_Data shown_:
=== Begin Enclosure ===

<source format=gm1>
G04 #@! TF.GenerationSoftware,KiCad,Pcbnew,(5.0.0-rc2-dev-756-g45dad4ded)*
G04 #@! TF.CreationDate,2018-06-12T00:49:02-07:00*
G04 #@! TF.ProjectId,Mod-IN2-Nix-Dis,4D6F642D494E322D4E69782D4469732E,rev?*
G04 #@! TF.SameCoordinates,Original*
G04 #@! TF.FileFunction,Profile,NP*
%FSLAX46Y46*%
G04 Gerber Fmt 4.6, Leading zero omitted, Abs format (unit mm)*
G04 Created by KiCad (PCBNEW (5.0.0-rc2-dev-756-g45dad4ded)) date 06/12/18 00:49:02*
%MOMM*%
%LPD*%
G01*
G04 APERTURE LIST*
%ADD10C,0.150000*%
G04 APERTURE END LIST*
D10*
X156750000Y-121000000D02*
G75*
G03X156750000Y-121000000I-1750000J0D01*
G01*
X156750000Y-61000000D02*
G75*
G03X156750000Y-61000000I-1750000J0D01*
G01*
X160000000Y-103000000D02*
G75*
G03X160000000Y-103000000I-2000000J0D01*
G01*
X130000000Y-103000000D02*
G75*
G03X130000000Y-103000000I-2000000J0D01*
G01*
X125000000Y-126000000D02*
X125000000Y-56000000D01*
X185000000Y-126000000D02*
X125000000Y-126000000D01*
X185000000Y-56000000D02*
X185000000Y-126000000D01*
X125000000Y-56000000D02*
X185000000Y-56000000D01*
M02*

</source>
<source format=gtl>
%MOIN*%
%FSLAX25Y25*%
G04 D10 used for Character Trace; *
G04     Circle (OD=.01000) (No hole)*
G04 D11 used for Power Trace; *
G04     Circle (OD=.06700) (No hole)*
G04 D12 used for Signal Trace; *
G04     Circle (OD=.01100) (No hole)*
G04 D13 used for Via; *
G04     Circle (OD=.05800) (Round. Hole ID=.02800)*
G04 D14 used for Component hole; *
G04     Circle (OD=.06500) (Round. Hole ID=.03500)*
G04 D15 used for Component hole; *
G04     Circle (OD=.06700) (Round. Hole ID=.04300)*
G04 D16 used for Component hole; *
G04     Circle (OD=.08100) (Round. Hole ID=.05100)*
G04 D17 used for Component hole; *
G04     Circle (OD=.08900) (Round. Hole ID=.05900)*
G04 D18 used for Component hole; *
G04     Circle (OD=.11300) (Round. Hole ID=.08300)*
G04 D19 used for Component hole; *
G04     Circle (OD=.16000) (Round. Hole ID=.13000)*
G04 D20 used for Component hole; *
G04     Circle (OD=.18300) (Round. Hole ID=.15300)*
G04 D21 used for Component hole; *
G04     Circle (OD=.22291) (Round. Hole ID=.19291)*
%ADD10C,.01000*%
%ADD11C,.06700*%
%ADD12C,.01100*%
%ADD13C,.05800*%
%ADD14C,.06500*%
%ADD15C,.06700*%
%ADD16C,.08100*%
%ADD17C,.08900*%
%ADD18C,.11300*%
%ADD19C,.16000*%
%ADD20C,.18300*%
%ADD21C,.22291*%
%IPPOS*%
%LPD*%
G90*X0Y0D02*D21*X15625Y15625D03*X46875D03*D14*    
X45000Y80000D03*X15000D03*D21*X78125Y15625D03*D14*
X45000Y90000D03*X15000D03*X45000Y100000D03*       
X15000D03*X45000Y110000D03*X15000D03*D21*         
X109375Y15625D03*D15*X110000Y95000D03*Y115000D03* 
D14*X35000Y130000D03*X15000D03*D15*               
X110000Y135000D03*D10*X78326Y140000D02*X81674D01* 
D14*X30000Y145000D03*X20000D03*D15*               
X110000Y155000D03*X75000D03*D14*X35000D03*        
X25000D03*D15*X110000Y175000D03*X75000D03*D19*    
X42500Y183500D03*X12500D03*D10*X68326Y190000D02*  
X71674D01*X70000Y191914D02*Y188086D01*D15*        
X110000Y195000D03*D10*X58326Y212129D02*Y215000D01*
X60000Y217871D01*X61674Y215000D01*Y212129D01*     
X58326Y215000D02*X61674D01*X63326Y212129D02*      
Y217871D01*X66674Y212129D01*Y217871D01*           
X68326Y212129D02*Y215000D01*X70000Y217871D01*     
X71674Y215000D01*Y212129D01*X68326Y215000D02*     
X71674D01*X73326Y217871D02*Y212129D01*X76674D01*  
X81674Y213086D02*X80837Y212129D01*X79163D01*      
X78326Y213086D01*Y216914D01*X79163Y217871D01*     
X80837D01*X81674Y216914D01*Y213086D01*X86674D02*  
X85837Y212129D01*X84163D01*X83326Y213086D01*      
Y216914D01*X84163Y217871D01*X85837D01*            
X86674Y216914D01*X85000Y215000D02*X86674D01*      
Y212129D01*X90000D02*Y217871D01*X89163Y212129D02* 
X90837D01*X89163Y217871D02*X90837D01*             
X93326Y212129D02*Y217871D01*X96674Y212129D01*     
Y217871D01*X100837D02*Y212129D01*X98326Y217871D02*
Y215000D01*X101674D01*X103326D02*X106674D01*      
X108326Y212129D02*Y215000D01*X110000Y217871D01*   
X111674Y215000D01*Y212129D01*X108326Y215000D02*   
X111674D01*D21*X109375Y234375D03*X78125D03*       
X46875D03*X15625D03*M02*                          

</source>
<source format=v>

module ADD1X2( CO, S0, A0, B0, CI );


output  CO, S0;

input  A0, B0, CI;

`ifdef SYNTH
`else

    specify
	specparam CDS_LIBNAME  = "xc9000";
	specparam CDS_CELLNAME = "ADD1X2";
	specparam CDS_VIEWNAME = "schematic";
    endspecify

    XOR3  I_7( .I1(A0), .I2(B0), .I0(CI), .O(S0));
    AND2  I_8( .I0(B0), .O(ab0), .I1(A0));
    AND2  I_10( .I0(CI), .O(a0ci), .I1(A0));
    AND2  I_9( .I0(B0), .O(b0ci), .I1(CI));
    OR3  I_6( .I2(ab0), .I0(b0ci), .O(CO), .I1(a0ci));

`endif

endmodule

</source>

=== End Enclosure ===
=== Begin Enclosure ===

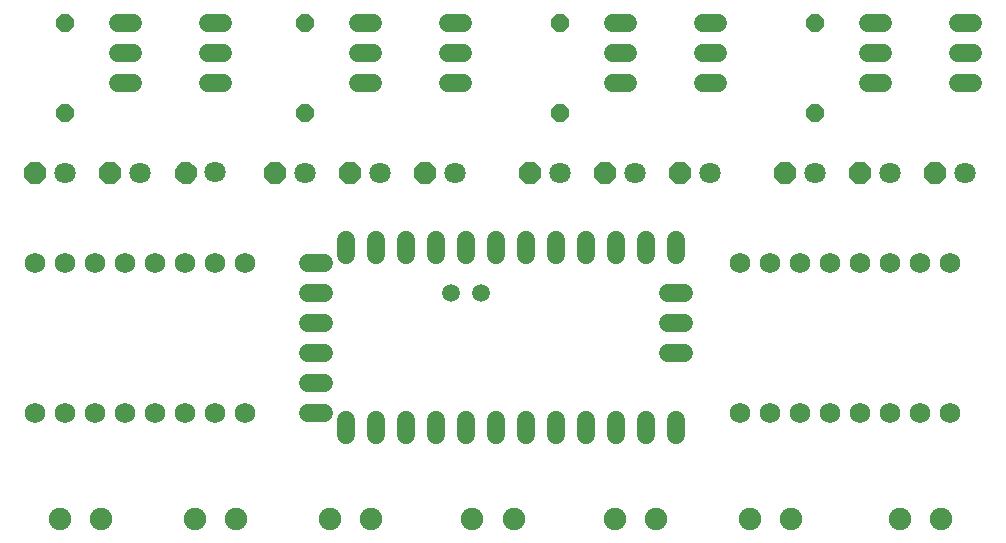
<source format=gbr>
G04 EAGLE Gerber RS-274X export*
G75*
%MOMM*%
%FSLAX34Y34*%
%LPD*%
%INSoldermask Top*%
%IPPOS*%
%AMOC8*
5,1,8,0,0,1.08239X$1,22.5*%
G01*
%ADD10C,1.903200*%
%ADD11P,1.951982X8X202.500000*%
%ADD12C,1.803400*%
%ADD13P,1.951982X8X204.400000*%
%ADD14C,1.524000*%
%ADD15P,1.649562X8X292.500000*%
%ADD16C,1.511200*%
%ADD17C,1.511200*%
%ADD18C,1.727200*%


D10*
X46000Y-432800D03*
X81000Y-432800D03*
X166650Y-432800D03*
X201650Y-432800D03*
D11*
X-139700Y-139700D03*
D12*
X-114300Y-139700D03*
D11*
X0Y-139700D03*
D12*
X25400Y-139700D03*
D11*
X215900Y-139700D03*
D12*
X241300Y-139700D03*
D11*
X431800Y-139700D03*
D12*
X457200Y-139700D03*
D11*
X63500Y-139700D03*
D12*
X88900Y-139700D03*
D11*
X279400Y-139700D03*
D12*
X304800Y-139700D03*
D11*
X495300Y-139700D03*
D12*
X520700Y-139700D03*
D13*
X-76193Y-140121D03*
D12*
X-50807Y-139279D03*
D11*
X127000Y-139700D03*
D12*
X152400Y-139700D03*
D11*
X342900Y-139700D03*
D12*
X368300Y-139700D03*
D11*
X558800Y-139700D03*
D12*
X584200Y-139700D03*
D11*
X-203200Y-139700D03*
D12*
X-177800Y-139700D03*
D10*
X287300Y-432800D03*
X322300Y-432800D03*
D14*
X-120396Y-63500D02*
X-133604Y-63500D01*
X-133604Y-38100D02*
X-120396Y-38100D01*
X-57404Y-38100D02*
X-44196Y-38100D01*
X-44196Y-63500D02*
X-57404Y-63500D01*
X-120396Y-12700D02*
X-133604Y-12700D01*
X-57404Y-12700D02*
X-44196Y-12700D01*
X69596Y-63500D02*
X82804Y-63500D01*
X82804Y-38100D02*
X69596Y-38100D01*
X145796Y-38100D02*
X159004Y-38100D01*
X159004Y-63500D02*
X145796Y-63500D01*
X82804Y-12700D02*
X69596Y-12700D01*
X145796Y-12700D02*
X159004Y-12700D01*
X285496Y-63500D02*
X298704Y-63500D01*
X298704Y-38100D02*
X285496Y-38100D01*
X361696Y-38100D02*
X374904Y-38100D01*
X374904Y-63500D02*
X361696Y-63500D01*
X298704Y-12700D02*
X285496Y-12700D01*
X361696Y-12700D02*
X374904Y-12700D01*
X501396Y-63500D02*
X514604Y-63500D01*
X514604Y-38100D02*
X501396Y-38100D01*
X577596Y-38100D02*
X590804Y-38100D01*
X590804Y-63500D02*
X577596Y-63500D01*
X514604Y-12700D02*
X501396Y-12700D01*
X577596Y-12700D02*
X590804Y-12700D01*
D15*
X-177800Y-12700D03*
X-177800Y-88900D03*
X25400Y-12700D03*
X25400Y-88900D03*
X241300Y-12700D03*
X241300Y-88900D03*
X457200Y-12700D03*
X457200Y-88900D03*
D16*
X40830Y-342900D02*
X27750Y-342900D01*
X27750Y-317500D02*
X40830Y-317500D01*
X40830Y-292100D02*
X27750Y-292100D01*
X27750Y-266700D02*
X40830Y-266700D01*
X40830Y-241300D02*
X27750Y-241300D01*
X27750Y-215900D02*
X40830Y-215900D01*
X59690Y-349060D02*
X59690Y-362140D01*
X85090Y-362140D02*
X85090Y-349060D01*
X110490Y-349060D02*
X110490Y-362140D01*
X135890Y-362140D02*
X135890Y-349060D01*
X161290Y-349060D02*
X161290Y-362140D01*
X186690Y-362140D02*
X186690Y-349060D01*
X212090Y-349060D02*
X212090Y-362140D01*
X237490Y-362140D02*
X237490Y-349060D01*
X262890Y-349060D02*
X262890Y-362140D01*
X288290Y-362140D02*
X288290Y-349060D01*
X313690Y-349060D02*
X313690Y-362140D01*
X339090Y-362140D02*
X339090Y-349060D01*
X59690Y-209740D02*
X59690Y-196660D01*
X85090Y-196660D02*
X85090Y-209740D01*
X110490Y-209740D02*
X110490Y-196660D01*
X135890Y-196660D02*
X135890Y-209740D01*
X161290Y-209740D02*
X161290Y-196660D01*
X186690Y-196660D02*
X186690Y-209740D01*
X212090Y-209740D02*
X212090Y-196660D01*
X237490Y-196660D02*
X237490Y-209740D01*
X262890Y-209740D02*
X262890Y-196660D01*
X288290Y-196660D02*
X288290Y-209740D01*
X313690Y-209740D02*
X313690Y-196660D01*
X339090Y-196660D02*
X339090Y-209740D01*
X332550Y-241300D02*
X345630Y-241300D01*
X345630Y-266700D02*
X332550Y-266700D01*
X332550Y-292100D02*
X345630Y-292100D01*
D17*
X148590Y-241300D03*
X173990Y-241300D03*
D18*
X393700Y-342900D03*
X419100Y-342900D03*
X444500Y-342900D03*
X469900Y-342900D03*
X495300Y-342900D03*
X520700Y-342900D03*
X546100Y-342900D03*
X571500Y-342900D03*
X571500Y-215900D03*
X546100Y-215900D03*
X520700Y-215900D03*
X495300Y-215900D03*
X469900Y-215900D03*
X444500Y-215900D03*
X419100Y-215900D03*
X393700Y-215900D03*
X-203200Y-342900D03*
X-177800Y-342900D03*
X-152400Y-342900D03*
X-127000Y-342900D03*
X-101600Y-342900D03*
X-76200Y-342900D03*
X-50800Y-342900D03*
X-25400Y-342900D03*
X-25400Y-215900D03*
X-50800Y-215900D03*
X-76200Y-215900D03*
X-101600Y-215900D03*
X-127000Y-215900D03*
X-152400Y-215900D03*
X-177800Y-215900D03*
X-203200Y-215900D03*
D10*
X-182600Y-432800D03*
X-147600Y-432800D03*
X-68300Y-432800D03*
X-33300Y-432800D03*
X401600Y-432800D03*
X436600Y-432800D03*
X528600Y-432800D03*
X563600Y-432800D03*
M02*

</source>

=== End Enclosure ===
=== Begin Enclosure ===

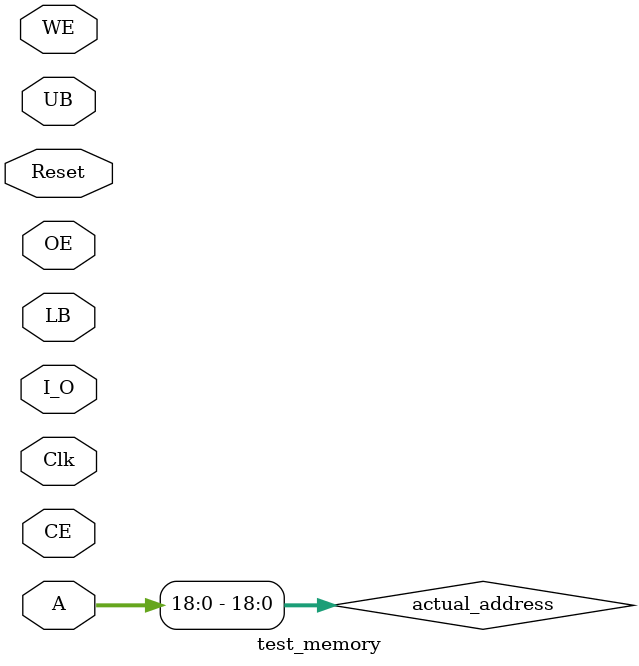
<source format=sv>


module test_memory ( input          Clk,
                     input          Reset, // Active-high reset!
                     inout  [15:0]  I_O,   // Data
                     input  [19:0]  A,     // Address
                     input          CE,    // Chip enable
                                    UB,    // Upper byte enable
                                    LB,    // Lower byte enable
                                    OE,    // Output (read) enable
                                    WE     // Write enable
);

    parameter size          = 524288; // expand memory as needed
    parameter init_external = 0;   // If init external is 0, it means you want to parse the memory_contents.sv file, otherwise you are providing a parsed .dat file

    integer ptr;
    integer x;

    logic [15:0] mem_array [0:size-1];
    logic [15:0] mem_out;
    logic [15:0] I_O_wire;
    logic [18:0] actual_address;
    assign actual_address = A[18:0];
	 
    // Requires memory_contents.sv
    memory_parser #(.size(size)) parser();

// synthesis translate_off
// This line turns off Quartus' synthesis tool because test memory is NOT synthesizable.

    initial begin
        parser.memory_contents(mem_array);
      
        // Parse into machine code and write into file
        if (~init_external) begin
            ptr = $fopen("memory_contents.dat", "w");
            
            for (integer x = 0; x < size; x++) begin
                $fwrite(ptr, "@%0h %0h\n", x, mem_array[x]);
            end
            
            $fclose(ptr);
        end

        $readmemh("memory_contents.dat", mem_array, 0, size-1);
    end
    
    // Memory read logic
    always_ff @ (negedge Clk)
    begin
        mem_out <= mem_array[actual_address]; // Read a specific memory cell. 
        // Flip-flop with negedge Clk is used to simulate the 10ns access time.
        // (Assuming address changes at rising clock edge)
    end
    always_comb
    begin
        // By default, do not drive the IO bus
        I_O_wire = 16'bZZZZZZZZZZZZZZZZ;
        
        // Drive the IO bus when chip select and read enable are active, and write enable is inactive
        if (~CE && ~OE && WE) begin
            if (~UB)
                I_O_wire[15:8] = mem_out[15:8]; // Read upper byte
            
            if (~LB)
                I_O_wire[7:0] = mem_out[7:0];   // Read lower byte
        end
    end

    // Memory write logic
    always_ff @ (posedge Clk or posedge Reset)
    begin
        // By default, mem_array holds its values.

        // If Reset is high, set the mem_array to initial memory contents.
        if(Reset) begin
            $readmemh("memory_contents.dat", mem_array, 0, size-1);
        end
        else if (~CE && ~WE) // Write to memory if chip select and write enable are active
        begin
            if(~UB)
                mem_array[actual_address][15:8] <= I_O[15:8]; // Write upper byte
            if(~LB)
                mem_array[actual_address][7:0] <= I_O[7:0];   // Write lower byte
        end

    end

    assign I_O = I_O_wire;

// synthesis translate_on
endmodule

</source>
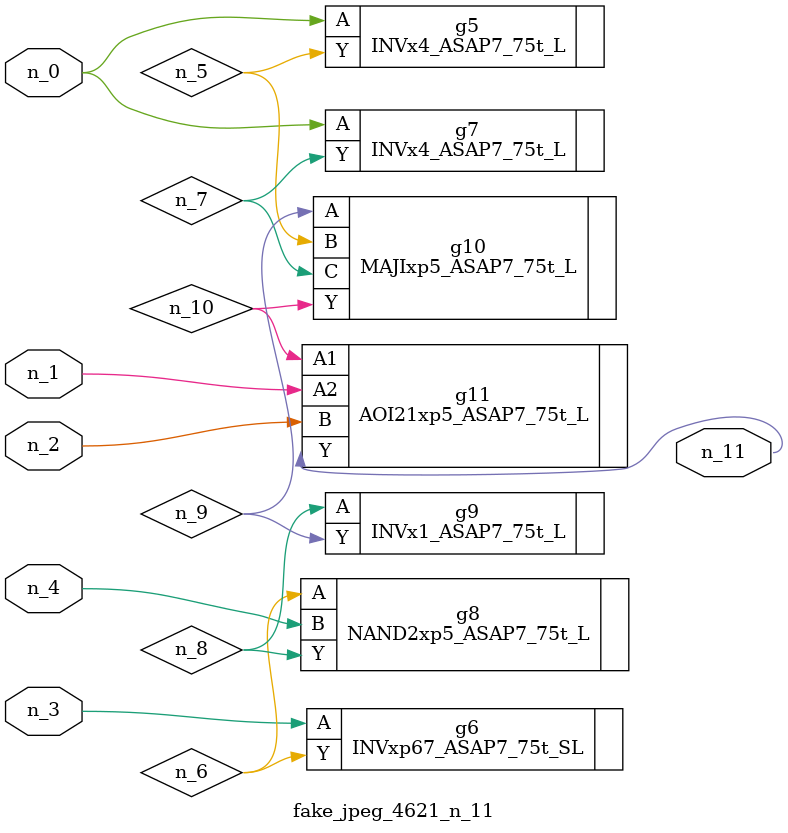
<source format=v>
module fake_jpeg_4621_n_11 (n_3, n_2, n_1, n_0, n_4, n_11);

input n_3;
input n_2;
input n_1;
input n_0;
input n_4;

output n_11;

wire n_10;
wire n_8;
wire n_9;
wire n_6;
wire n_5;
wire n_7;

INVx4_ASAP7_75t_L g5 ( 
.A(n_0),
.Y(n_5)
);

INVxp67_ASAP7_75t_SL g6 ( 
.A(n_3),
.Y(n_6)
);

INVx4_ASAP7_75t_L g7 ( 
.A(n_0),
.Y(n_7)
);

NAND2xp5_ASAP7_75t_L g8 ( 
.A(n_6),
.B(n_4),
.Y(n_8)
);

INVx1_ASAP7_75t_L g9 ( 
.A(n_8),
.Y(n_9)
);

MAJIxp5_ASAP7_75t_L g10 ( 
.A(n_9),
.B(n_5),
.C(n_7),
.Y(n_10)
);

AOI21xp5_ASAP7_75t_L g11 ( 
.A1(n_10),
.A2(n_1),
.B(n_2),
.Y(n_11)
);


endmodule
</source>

=== End Enclosure ===

_Directions for this task_: Go through the material above and output exactly the lines from the one containing "X339090Y-362140D02*" through the one containing "X161290Y-196660D01*".

_Output of the exercise_:
X339090Y-362140D02*
X339090Y-349060D01*
X59690Y-209740D02*
X59690Y-196660D01*
X85090Y-196660D02*
X85090Y-209740D01*
X110490Y-209740D02*
X110490Y-196660D01*
X135890Y-196660D02*
X135890Y-209740D01*
X161290Y-209740D02*
X161290Y-196660D01*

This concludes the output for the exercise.